Par Basile Seppey
Empire de Milo Rau / Théâtre de Vidy (Lausanne) / du 5 au 8 octobre 2016/ Plus d’infos
Milo Rau, avec Empire, clôt sa trilogie européenne, du 5 au 8 octobre 2016 au Théâtre de Vidy. Cet ultime volet est un écrin, celui d’une rencontre avec quatre comédiens au parcours atypique qui, à travers une série d’anecdotes personnelles, brossent avec une simplicité désarmante le portrait en creux de notre Europe.
Le travail sur le dispositif semble être un aspect fondamental de l’œuvre de Milo Rau. Dans Empire, comme dans les deux volets précédents, il s’agit d’un petit décor tournant, surmonté d’un côté par un large écran sur lequel est projeté, en direct, le visage des comédiens et les différentes vidéos que l’on qualifiera de « documentaires ». Le théâtre de Milo Rau prétend relever du témoignage voire du dialogue avec le public. Le regard caméra, presque continuellement soutenu par les acteurs, distille l’illusion recherchée, celle d’une relation privilégiée, d’une relation de confiance entre le comédien et le spectateur. Ainsi Akillas, Maia, Ramo et Rami te parlent, ils se livrent tout simplement, comme si tu passais boire un café chez eux, dans leur cuisine.

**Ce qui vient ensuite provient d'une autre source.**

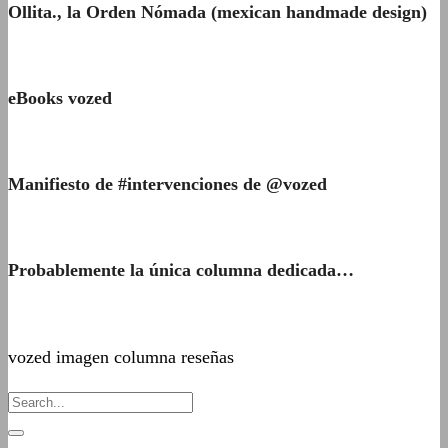
Ollita., la Orden Nómada (mexican handmade design)
eBooks vozed
Manifiesto de #intervenciones de @vozed
Probablemente la única columna dedicada…
vozed imagen columna reseñas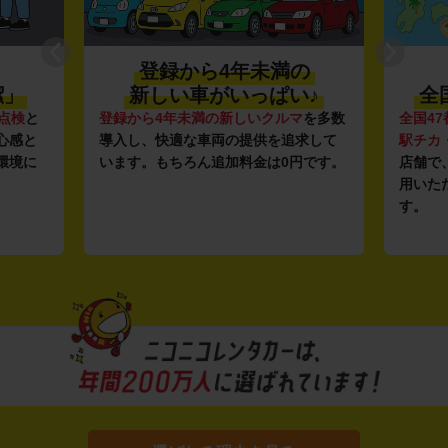
登録から4年未満の
潔」
新しい車がいっぱい♪
全
点検
と
登録から4年未満の新しいクルマ
を多数
全国47
心感と
導入し、快適な車両の提供を追求して
駅チカ
環境に
います。もちろん追加料金は0円です。
店舗で
用いた
す。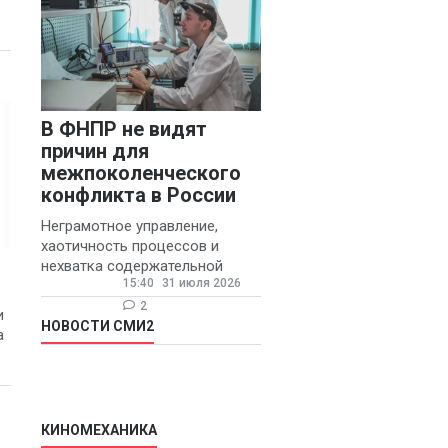
В ФНПР не видят
причин для
межпоколенческого
конфликта в России
Неграмотное управление,
хаотичность процессов и
нехватка содержательной
15:40
31 июля 2026
обратной связи от
руководителя являются
2
и
основными причинами
НОВОСТИ СМИ2
а
конфликтов и раздражения в
КИНОМЕХАНИКА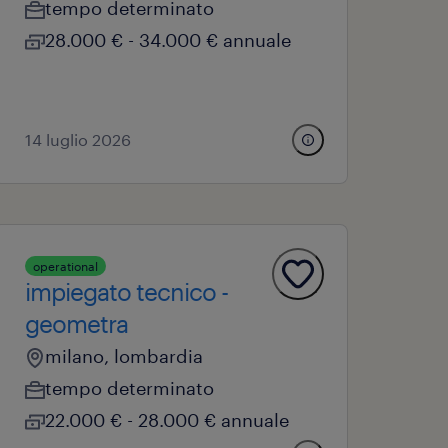
tempo determinato
28.000 € - 34.000 € annuale
14 luglio 2026
operational
impiegato tecnico -
geometra
milano, lombardia
tempo determinato
22.000 € - 28.000 € annuale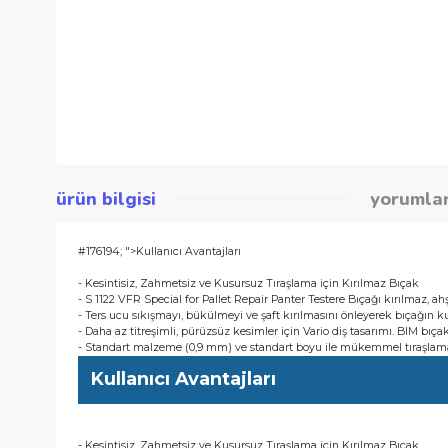
ürün bilgisi
yor
#176194; ">Kullanıcı Avantajları
- Kesintisiz, Zahmetsiz ve Kusursuz Tıraşlama için Kırılmaz B
- S 1122 VFR Special for Pallet Repair Panter Testere Bıçağı kır
- Ters ucu sıkışmayı, bükülmeyi ve şaft kırılmasını önleyerek
- Daha az titreşimli, pürüzsüz kesimler için Vario diş tasarımı.
- Standart malzeme (0,9 mm) ve standart boyu ile mükemmel 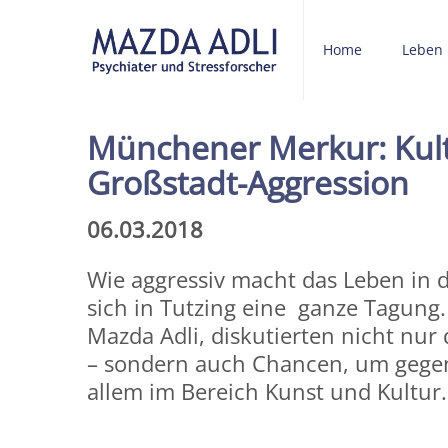
Home
Leben
Münchener Merkur: Kult
Großstadt-Aggression
06.03.2018
Wie aggressiv macht das Leben in
sich in Tutzing eine ganze Tagung.
Mazda Adli, diskutierten nicht nur 
– sondern auch Chancen, um gegenz
allem im Bereich Kunst und Kultur.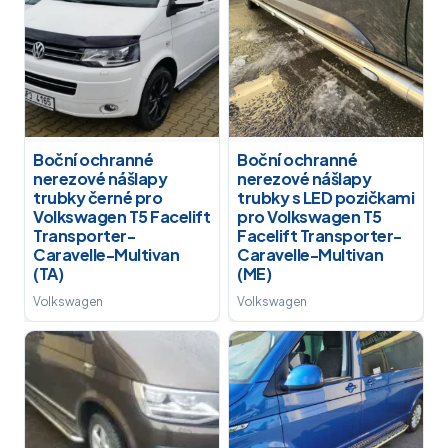
Boční ochranné
Boční ochranné
nerezové nášlapy
nerezové nášlapy
trubky černé pro
trubky s LED pozičkami
Volkswagen T5 Facelift
pro Volkswagen T5
Transporter-
Facelift Transporter-
Caravelle-Multivan
Caravelle-Multivan
(TA)
(ME)
Volkswagen
Volkswagen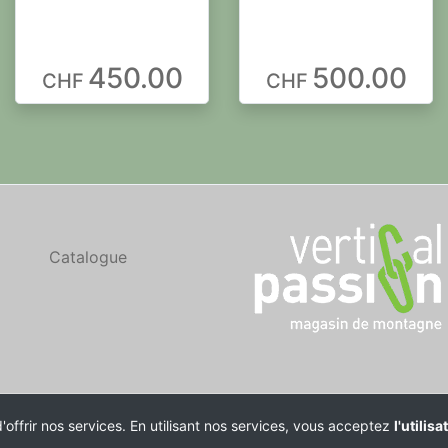
450.00
500.00
CHF
CHF
Catalogue
offrir nos services. En utilisant nos services, vous acceptez
l'utilis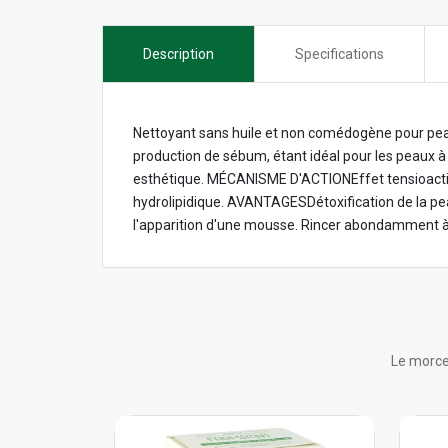
Description
Specifications
Nettoyant sans huile et non comédogène pour peaux
production de sébum, étant idéal pour les peaux
esthétique. MÉCANISME D'ACTIONEffet tensioactif 
hydrolipidique. AVANTAGESDétoxification de la pea
l'apparition d'une mousse. Rincer abondamment à 
Le morce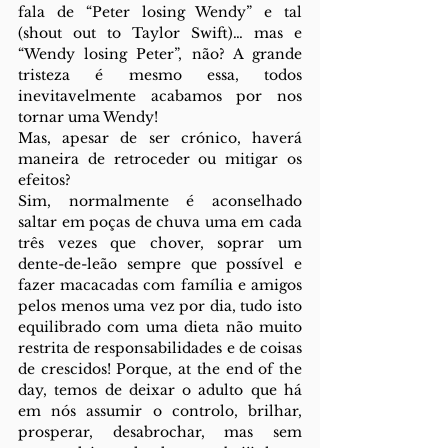
fala de “Peter losing Wendy” e tal 
(shout out to Taylor Swift)… mas e 
“Wendy losing Peter”, não? A grande 
tristeza é mesmo essa, todos 
inevitavelmente acabamos por nos 
tornar uma Wendy! 
Mas, apesar de ser crónico, haverá 
maneira de retroceder ou mitigar os 
efeitos? 
Sim, normalmente é aconselhado 
saltar em poças de chuva uma em cada 
três vezes que chover, soprar um 
dente-de-leão sempre que possível e 
fazer macacadas com família e amigos 
pelos menos uma vez por dia, tudo isto 
equilibrado com uma dieta não muito 
restrita de responsabilidades e de coisas 
de crescidos! Porque, at the end of the 
day, temos de deixar o adulto que há 
em nós assumir o controlo, brilhar, 
prosperar, desabrochar, mas sem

La première force de ce dispositif, c’est d’éviter l’écueil des grands discours moralisateurs. On ne t’expliquera pas comment, en tant que spectateur, confortablement assis au Théâtre de Vidy, tu es complice ou du moins tu jouis de l’état actuel de délabrement du monde. On va plutôt te raconter une première masturbation ou bien te montrer la photo d’un frère parmi celles des morts sous la torture en Syrie. L’Histoire à petite échelle te fait savourer un peu d’absurde, le heurt doucereux du tragique et du comique, elle te fait goûter l’épaisseur du réel.
Alors tu te demandes si c’est vrai ce qu’on te raconte, parce que ça fonctionne quand même bien cette histoire, presque trop. Tu te doutes bien qu’ils ont bossé un minimum, qu’ils n’arrivent pas sans avoir appris un texte – aujourd’hui publié – que tout est chorégraphié, minuté, artificiel. Aussi, l’absence de mouvement, la linéarité du rythme, les sous-titres et le souverain écran auront le temps de te fatiguer, de te rappeler où tu es.

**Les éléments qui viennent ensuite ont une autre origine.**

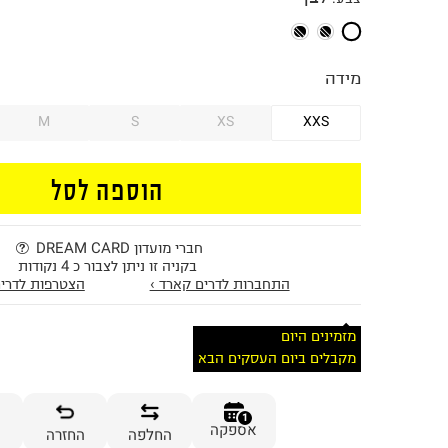
מידה
M
S
XS
XXS
הוספה לסל
חברי מועדון DREAM CARD
בקניה זו ניתן לצבור כ 4 נקודות
התחברות לדרים קארד ›
הצטרפות לדרים
מזמינים היום
מקבלים ביום העסקים הבא
1
אספקה
החלפה
החזרה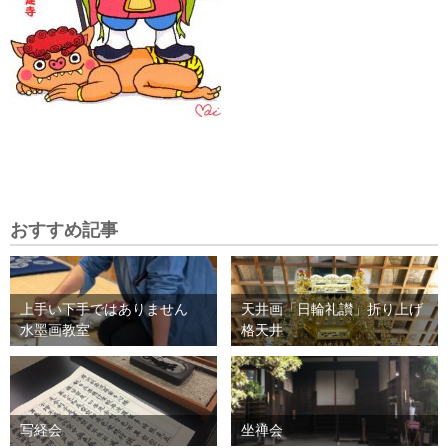
おすすめ記事
上手い下手ではありません
天井画「日輪礼讃」折り上げ
水墨画教室
格天井
写経会
坐禅会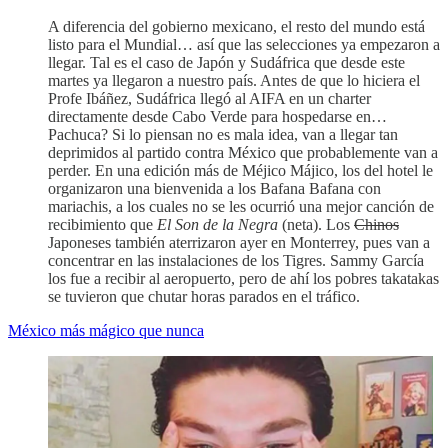
A diferencia del gobierno mexicano, el resto del mundo está
listo para el Mundial… así que las selecciones ya empezaron a
llegar. Tal es el caso de Japón y Sudáfrica que desde este
martes ya llegaron a nuestro país. Antes de que lo hiciera el
Profe Ibáñez, Sudáfrica llegó al AIFA en un charter
directamente desde Cabo Verde para hospedarse en…
Pachuca? Si lo piensan no es mala idea, van a llegar tan
deprimidos al partido contra México que probablemente van a
perder. En una edición más de Méjico Májico, los del hotel le
organizaron una bienvenida a los Bafana Bafana con
mariachis, a los cuales no se les ocurrió una mejor canción de
recibimiento que
El Son de la Negra
(neta). Los
Chinos
Japoneses también aterrizaron ayer en Monterrey, pues van a
concentrar en las instalaciones de los Tigres. Sammy García
los fue a recibir al aeropuerto, pero de ahí los pobres takatakas
se tuvieron que chutar horas parados en el tráfico.
México más mágico que nunca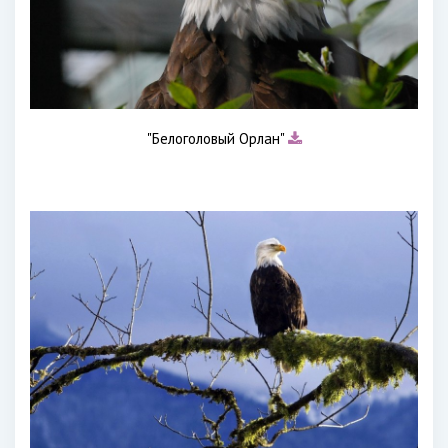
"Белоголовый Орлан"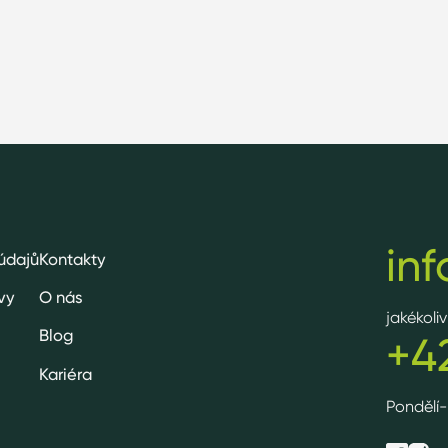
in
údajů
Kontakty
vy
O nás
jakékoli
Blog
+4
Kariéra
Pondělí-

Tu comprends qu’on te parle de théâtre aussi, de personnages, de jeu. Réalités et fictions se dédoublent, se morcellent et finissent par se métisser : les comédiens se jouent eux-mêmes quelques années plus tôt, ils jouent les personnages de leurs histoires, les membres de leur familles. Toi aussi, d’ailleurs, tu joues lorsque tu racontes ton histoire. À force de frottements, de frictions, les personnages deviennent des personnes, Akillas devient Jason, Médée est Maia. À une seule vérité, totalitaire, Milo Rau préfère un entrelacs d’histoires se nourrissant de leur coudoiement, si anachronique soit-il. Cette relation d’interdépendance, cette fusion des points de vues est également visible sur scène, incarnée dans la ronde des comédiens, à tour de rôle derrière la caméra, afin d’ajuster cette dernière sur le visage de celui qui prend la parole. Le partage continuel du décor, cet intérieur rempli d’objets hétéroclites en lien avec les différentes histoires, participe également de cette dynamique fraternisante.

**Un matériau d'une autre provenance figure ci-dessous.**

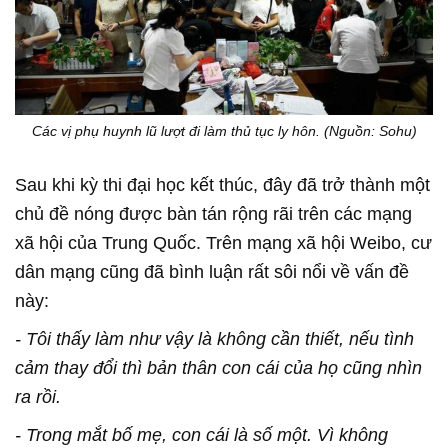
Các vị phụ huynh lũ lượt đi làm thủ tục ly hôn. (Nguồn: Sohu)
Sau khi kỳ thi đại học kết thúc, đây đã trở thành một
chủ đề nóng được bàn tán rộng rãi trên các mạng
xã hội của Trung Quốc. Trên mạng xã hội Weibo, cư
dân mạng cũng đã bình luận rất sôi nổi về vấn đề
này:
- Tôi thấy làm như vậy là không cần thiết, nếu tình
cảm thay đổi thì bản thân con cái của họ cũng nhìn
ra rồi.
- Trong mắt bố mẹ, con cái là số một. Vì không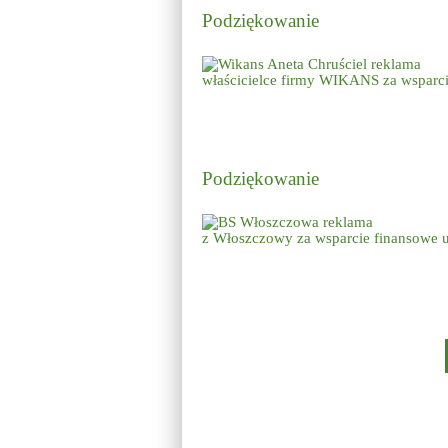
Podziękowanie
właścicielce firmy WIKANS za wsparc
Podziękowanie
z Włoszczowy za wsparcie finansowe
Stronicowanie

Avec Empire, le dramaturge suisse parachève le projet de sa trilogie européenne : inventer une sorte de documentaire protéiforme, ouvert et efficace. En arrangeant les fragments de ces quatre vies, Milo Rau tisse une fable polyphonique, celle de notre actualité ; il compose un quatuor aux accents atemporels qui bouleverse par la simplicité et la justesse de son ton.